- Problem statement
Reproduce the listing that follows in full. Omit its images.

- Records shown
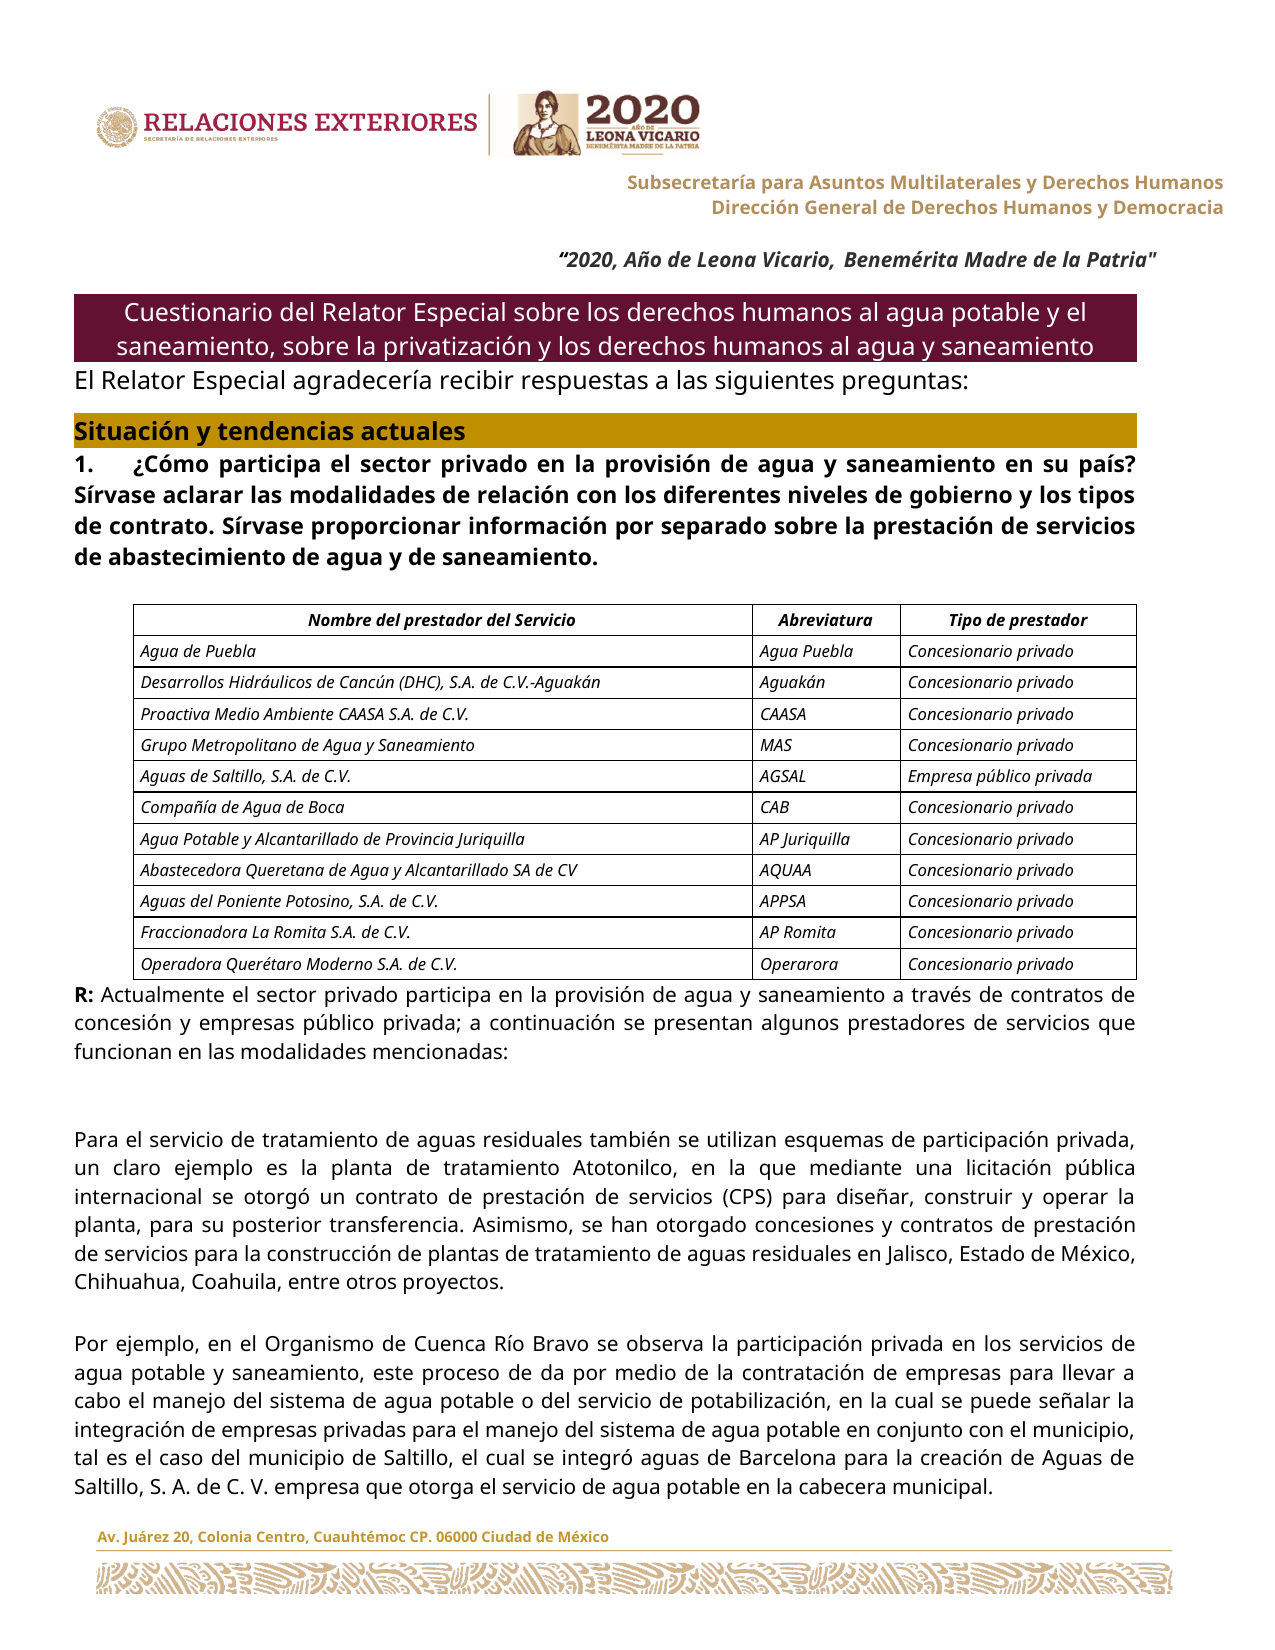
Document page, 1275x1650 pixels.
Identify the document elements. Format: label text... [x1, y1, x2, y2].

table_cell Empresa público privada [901, 761, 1136, 791]
table_cell CAASA [753, 699, 900, 729]
table_cell Aguas de Saltillo, S.A. de C.V. [134, 761, 752, 791]
table_cell Concesionario privado [901, 918, 1136, 948]
picture [0, 0, 1275, 1650]
table_cell APPSA [753, 886, 900, 916]
table_cell CAB [753, 793, 900, 823]
table_cell Concesionario privado [901, 668, 1136, 698]
table_cell Concesionario privado [901, 636, 1136, 666]
text Cuestionario del Relator Especial sobre los derechos humanos al agua potable y el saneamiento, sobre la privatización y los derechos humanos al agua y saneamiento [74, 294, 1137, 362]
table_cell Concesionario privado [901, 730, 1136, 760]
table_cell Fraccionadora La Romita S.A. de C.V. [134, 918, 752, 948]
table_cell Agua Puebla [753, 636, 900, 666]
table_cell Proactiva Medio Ambiente CAASA S.A. de C.V. [134, 699, 752, 729]
text Por ejemplo, en el Organismo de Cuenca Río Bravo se observa la participación privada en los servicios de agua potable y saneamiento, este proceso de da por medio de la contratación de empresas para llevar a cabo el manejo del sistema de agua potable o del servicio de potabilización, en la cual se puede señalar la integración de empresas privadas para el manejo del sistema de agua potable en conjunto con el municipio, tal es el caso del municipio de Saltillo, el cual se integró aguas de Barcelona para la creación de Aguas de Saltillo, S. A. de C. V. empresa que otorga el servicio de agua potable en la cabecera municipal. [74, 1329, 1137, 1500]
table_cell AGSAL [753, 761, 900, 791]
text Para el servicio de tratamiento de aguas residuales también se utilizan esquemas de participación privada, un claro ejemplo es la planta de tratamiento Atotonilco, en la que mediante una licitación pública internacional se otorgó un contrato de prestación de servicios (CPS) para diseñar, construir y operar la planta, para su posterior transferencia. Asimismo, se han otorgado concesiones y contratos de prestación de servicios para la construcción de plantas de tratamiento de aguas residuales en Jalisco, Estado de México, Chihuahua, Coahuila, entre otros proyectos. [74, 1125, 1137, 1296]
table_cell Operadora Querétaro Moderno S.A. de C.V. [134, 949, 752, 979]
table_cell AP Juriquilla [753, 824, 900, 854]
table_cell Concesionario privado [901, 886, 1136, 916]
table_header Tipo de prestador [901, 605, 1136, 635]
list ¿Cómo participa el sector privado en la provisión de agua y saneamiento en su país? Sírvase aclarar las modalidades de relación con los diferentes niveles de gobierno y los tipos de contrato. Sírvase proporcionar información por separado sobre la prestación de servicios de abastecimiento de agua y de saneamiento. [74, 448, 1137, 573]
table_cell Operarora [753, 949, 900, 979]
table_cell Abastecedora Queretana de Agua y Alcantarillado SA de CV [134, 855, 752, 885]
table_cell Agua Potable y Alcantarillado de Provincia Juriquilla [134, 824, 752, 854]
text Situación y tendencias actuales [74, 413, 1137, 448]
table_cell Concesionario privado [901, 699, 1136, 729]
table_cell AP Romita [753, 918, 900, 948]
table_cell Concesionario privado [901, 824, 1136, 854]
text R: Actualmente el sector privado participa en la provisión de agua y saneamiento a través de contratos de concesión y empresas público privada; a continuación se presentan algunos prestadores de servicios que funcionan en las modalidades mencionadas: [74, 980, 1137, 1065]
table_cell Concesionario privado [901, 793, 1136, 823]
table_cell Aguakán [753, 668, 900, 698]
table_cell Aguas del Poniente Potosino, S.A. de C.V. [134, 886, 752, 916]
table_cell MAS [753, 730, 900, 760]
table_cell Compañía de Agua de Boca [134, 793, 752, 823]
table_cell Concesionario privado [901, 855, 1136, 885]
table_cell Agua de Puebla [134, 636, 752, 666]
table_cell Desarrollos Hidráulicos de Cancún (DHC), S.A. de C.V.-Aguakán [134, 668, 752, 698]
table_header Abreviatura [753, 605, 900, 635]
text El Relator Especial agradecería recibir respuestas a las siguientes preguntas: [74, 362, 1137, 396]
table_header Nombre del prestador del Servicio [134, 605, 752, 635]
table_cell AQUAA [753, 855, 900, 885]
table_cell Grupo Metropolitano de Agua y Saneamiento [134, 730, 752, 760]
table_cell Concesionario privado [901, 949, 1136, 979]
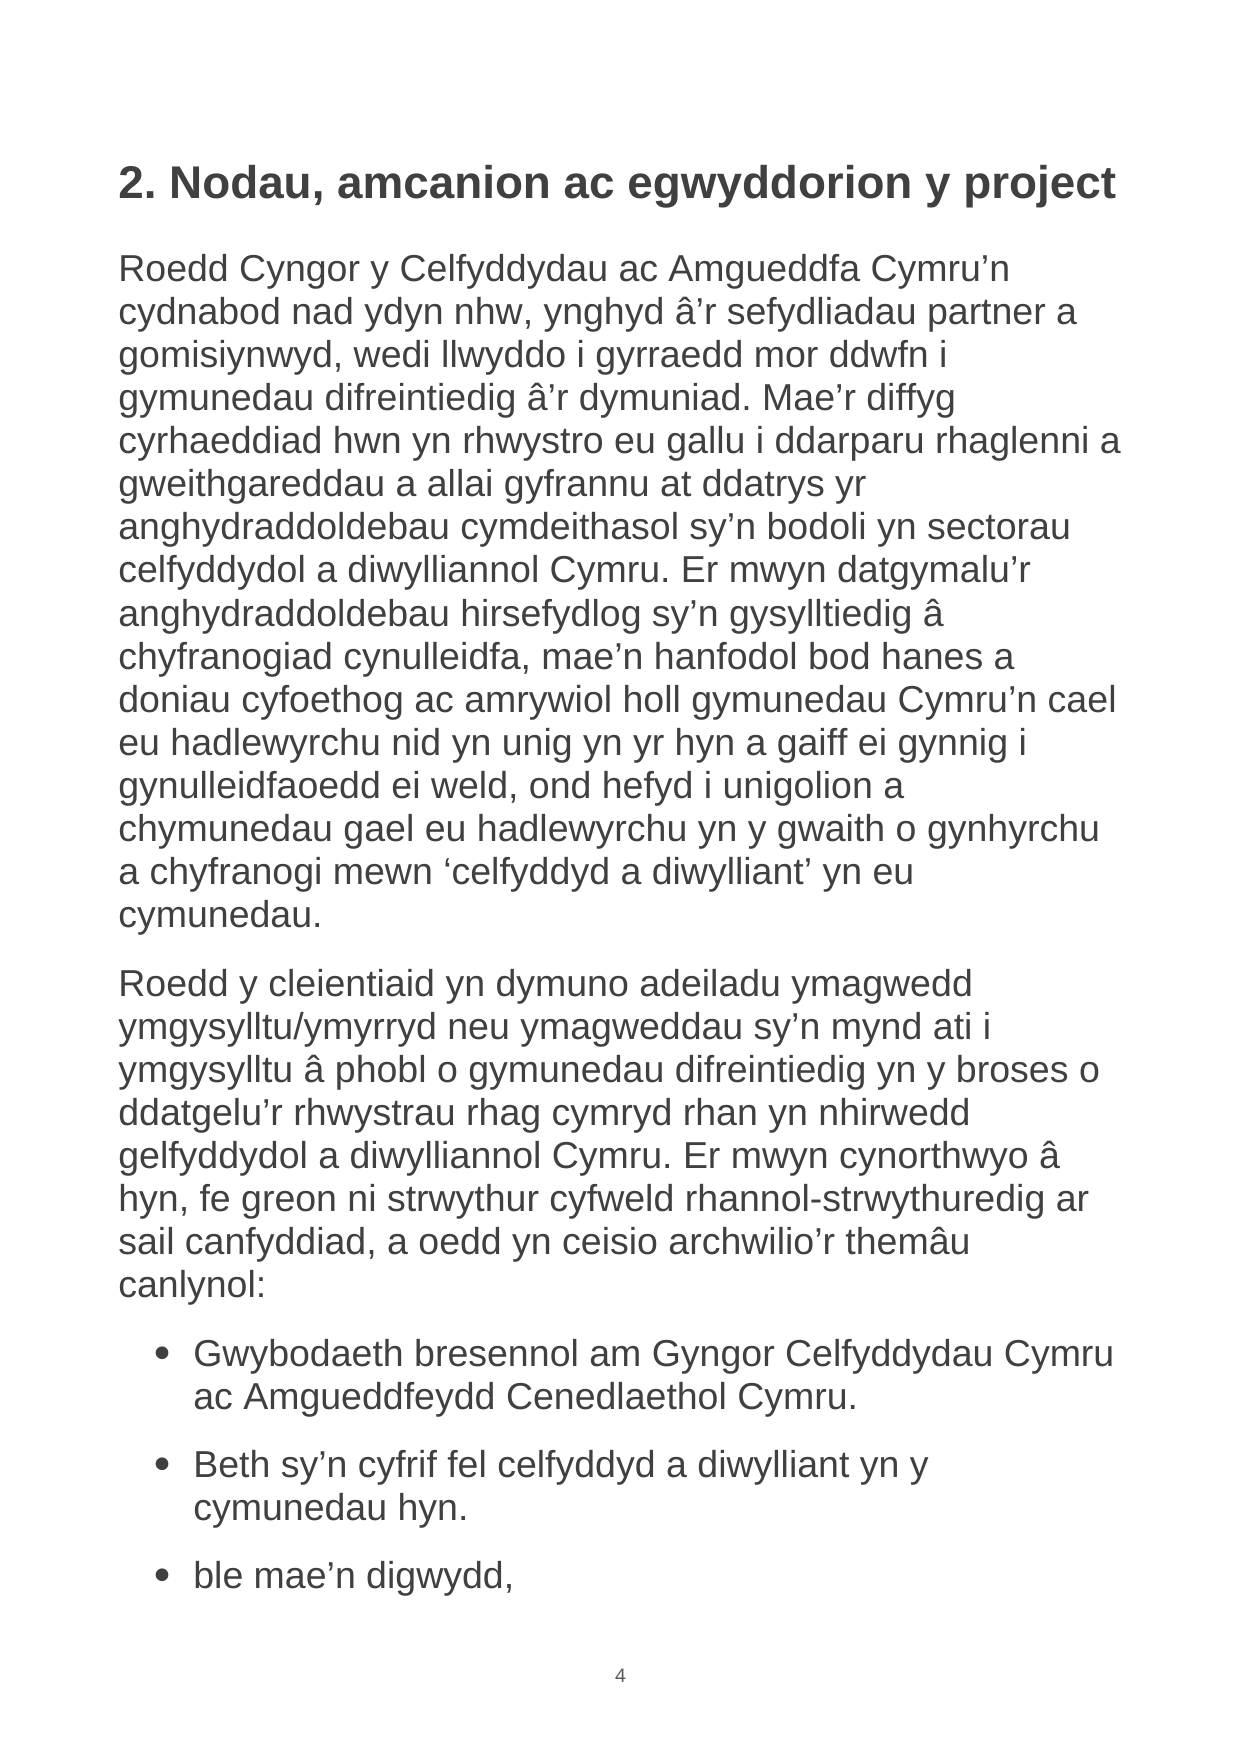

- Response below
Document page, 1275x1650 pixels.
Identify the document elements. Format: label text... [x1, y1, x2, y2].

table_cell Empresa público privada [901, 761, 1136, 791]
table_cell CAASA [753, 699, 900, 729]
table_cell Aguas de Saltillo, S.A. de C.V. [134, 761, 752, 791]
table_cell Concesionario privado [901, 918, 1136, 948]
picture [0, 0, 1275, 1650]
table_cell APPSA [753, 886, 900, 916]
table_cell CAB [753, 793, 900, 823]
table_cell Concesionario privado [901, 668, 1136, 698]
table_cell Concesionario privado [901, 636, 1136, 666]
text Cuestionario del Relator Especial sobre los derechos humanos al agua potable y el saneamiento, sobre la privatización y los derechos humanos al agua y saneamiento [74, 294, 1137, 362]
table_cell Concesionario privado [901, 730, 1136, 760]
table_cell Fraccionadora La Romita S.A. de C.V. [134, 918, 752, 948]
table_cell Agua Puebla [753, 636, 900, 666]
table_cell Proactiva Medio Ambiente CAASA S.A. de C.V. [134, 699, 752, 729]
text Por ejemplo, en el Organismo de Cuenca Río Bravo se observa la participación privada en los servicios de agua potable y saneamiento, este proceso de da por medio de la contratación de empresas para llevar a cabo el manejo del sistema de agua potable o del servicio de potabilización, en la cual se puede señalar la integración de empresas privadas para el manejo del sistema de agua potable en conjunto con el municipio, tal es el caso del municipio de Saltillo, el cual se integró aguas de Barcelona para la creación de Aguas de Saltillo, S. A. de C. V. empresa que otorga el servicio de agua potable en la cabecera municipal. [74, 1329, 1137, 1500]
table_cell AGSAL [753, 761, 900, 791]
text Para el servicio de tratamiento de aguas residuales también se utilizan esquemas de participación privada, un claro ejemplo es la planta de tratamiento Atotonilco, en la que mediante una licitación pública internacional se otorgó un contrato de prestación de servicios (CPS) para diseñar, construir y operar la planta, para su posterior transferencia. Asimismo, se han otorgado concesiones y contratos de prestación de servicios para la construcción de plantas de tratamiento de aguas residuales en Jalisco, Estado de México, Chihuahua, Coahuila, entre otros proyectos. [74, 1125, 1137, 1296]
table_cell Operadora Querétaro Moderno S.A. de C.V. [134, 949, 752, 979]
table_cell AP Juriquilla [753, 824, 900, 854]
table_cell Concesionario privado [901, 886, 1136, 916]
table_header Tipo de prestador [901, 605, 1136, 635]
list ¿Cómo participa el sector privado en la provisión de agua y saneamiento en su país? Sírvase aclarar las modalidades de relación con los diferentes niveles de gobierno y los tipos de contrato. Sírvase proporcionar información por separado sobre la prestación de servicios de abastecimiento de agua y de saneamiento. [74, 448, 1137, 573]
table_cell Operarora [753, 949, 900, 979]
table_cell Abastecedora Queretana de Agua y Alcantarillado SA de CV [134, 855, 752, 885]
table_cell Agua Potable y Alcantarillado de Provincia Juriquilla [134, 824, 752, 854]
text Situación y tendencias actuales [74, 413, 1137, 448]
table_cell Concesionario privado [901, 699, 1136, 729]
table_cell AP Romita [753, 918, 900, 948]
table_cell Concesionario privado [901, 824, 1136, 854]
text R: Actualmente el sector privado participa en la provisión de agua y saneamiento a través de contratos de concesión y empresas público privada; a continuación se presentan algunos prestadores de servicios que funcionan en las modalidades mencionadas: [74, 980, 1137, 1065]
table_cell Concesionario privado [901, 793, 1136, 823]
table_cell Aguakán [753, 668, 900, 698]
table_cell Aguas del Poniente Potosino, S.A. de C.V. [134, 886, 752, 916]
table_cell MAS [753, 730, 900, 760]
table_cell Compañía de Agua de Boca [134, 793, 752, 823]
table_cell Concesionario privado [901, 855, 1136, 885]
table_cell Agua de Puebla [134, 636, 752, 666]
table_cell Desarrollos Hidráulicos de Cancún (DHC), S.A. de C.V.-Aguakán [134, 668, 752, 698]
table_header Abreviatura [753, 605, 900, 635]
text El Relator Especial agradecería recibir respuestas a las siguientes preguntas: [74, 362, 1137, 396]
table_header Nombre del prestador del Servicio [134, 605, 752, 635]
table_cell AQUAA [753, 855, 900, 885]
table_cell Grupo Metropolitano de Agua y Saneamiento [134, 730, 752, 760]
table_cell Concesionario privado [901, 949, 1136, 979]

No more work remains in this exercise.